Where DCA is an agent under Para 3 of Schedule I of the CGST Act and makes payment to the principal on behalf of the buyer and charges interest to the buyer for delayed payment along with the value of goods being supplied, whether the interest will form a part of the value of supply of goods also or not?

Answer:-

                                In such a scenario following activities are taking place:-

·         Supply of goods by the supplier (principal) to the DCA.

·         Further supply of goods by the DCA to the recipient.

·         Supply of agency services by the DCA to the supplier or the recipient or both.

·         Extension of credit by the DCA to the recipient.

 

It is clarified that in cases where the DCA is an agent under Para 3 of Schedule I of the CGST Act, the temporary short-term transaction based credit being provided by DCA to the buyer no longer retains its character of an independent supply and is subsumed in the supply of the goods by the DCA to the recipient. It is emphasized that the activity of extension of credit by the DCA to the recipient would not be considered as a separate supply as it is in the context of the supply of goods made by the DCA to the recipient.

 

It is further clarified that the value of the interest charged for such credit would be required to be included in the value of supply of goods by DCA to the recipient as per clause (d) of sub-section (2) of section 15 of the CGST Act.

 

As per Notification No. 15/2018- Central Tax (Rate) dated 26.07.2018 services supplied by Direct Selling Agents (Other than Body Corporate, Partnership or LLP) to Bank or NBFC shall be covered under Reverse Charge.

 

 

 

4. Import of services by a person from a related person or from any of his other establishments outside India, in the course or furtherance of business.
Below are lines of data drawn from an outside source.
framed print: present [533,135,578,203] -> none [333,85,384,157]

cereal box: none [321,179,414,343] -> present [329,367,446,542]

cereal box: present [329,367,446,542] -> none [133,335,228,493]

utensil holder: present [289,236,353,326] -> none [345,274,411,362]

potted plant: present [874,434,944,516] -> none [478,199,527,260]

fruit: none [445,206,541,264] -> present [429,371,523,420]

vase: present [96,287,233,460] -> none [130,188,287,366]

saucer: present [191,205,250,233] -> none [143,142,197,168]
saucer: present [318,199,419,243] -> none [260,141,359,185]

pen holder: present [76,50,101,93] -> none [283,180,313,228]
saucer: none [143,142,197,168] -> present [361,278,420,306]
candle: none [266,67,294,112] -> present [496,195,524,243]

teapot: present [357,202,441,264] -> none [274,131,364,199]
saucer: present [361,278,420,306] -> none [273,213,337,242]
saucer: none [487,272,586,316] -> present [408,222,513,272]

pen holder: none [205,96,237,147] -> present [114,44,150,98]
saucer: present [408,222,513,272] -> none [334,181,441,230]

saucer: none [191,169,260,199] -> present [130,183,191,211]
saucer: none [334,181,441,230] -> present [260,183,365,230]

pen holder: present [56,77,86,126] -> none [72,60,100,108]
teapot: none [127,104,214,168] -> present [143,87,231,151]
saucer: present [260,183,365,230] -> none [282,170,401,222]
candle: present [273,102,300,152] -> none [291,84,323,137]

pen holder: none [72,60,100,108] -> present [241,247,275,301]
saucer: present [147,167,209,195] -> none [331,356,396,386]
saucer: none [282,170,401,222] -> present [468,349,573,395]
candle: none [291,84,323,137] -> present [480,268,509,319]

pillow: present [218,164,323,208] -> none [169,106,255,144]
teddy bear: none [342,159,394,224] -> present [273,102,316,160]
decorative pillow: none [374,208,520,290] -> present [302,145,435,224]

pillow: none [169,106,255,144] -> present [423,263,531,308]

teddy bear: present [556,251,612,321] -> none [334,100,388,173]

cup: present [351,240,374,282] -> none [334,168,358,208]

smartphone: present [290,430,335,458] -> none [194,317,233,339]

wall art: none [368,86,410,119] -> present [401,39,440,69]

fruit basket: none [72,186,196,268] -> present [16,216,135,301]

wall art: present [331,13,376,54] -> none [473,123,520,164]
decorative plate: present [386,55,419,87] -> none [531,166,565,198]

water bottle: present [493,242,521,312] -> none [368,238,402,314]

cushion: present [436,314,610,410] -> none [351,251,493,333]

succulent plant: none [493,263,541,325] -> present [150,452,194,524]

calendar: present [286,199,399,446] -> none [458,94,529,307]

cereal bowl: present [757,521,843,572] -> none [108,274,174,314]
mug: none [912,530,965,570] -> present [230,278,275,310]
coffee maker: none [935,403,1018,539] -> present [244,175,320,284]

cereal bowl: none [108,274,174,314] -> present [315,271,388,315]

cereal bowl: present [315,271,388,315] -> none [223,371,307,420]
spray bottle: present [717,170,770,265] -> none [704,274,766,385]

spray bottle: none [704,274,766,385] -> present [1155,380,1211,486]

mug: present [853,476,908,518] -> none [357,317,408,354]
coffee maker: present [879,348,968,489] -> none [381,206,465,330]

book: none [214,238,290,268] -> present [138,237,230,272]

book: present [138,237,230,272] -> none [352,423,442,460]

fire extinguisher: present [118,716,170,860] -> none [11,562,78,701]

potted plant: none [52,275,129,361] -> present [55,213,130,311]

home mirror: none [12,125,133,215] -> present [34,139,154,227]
For instance, say A Ltd is a holding company in USA and B Ltd a subsidiary in India. Many business operations are centralized in the USA such as accounting, ERP and other software, servers for the backup, legal function, etc. For the purpose of this clause, the back-end support provided by the holding company to the subsidiary company in India shall be regarded as a supply, whether or not there is a cross charge, even if the same is not recognised in the books, or any contracts, since it is categorized as an import of service by a person from a related person without consideration, in the course of business.